The Bank of England has pushed interest rates up for the fourth time in under a year - by 0.25% to 5.75%.
The rise had been predicted by economists after Bank governor Mervyn King said inflation was a concern.
In addition, it emerged a fortnight ago that four of the nine members of the Bank's Monetary Policy Committee voted for a rise last month – when the rate stayed at 5.5%.
The rise in interest rates from 5.5% to 5.75% would put an extra £16 a month on an average £100,000 repayment mortgage, but it could be good news for savers, who should receive more for their investments.
Despite the pressure on the housing market, property investment portfolio managers Young Group says the London buy-to-let property market remains healthy providing investors have a “coherent strategy”.
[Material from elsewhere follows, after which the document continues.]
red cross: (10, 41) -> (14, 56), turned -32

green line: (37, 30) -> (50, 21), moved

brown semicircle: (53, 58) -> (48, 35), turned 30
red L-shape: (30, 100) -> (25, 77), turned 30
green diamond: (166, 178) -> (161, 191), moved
Firm chief executive Neil Young says: “Interest rate rises affect the cost of borrowing across the board.
“They have an impact on all investment asset classes, from fine wines through to bonds and commodities.
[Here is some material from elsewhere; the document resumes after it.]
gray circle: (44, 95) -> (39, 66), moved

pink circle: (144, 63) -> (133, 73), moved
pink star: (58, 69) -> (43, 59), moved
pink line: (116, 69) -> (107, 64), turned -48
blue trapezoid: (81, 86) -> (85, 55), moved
“Property is no different, and we advise clients to take a five to ten-year view on their buy-to-let investment and use appropriate levels of gearing, whilst factoring in contingency to accommodate interest rate changes.”
There is some dispute about the strength of the housing market.
While the Halifax revealed on Wednesday that UK house prices rose 0.4% in June, Land Registry figures showed that the price of flats, as opposed to houses, in most parts of the England and Wales were now falling slightly.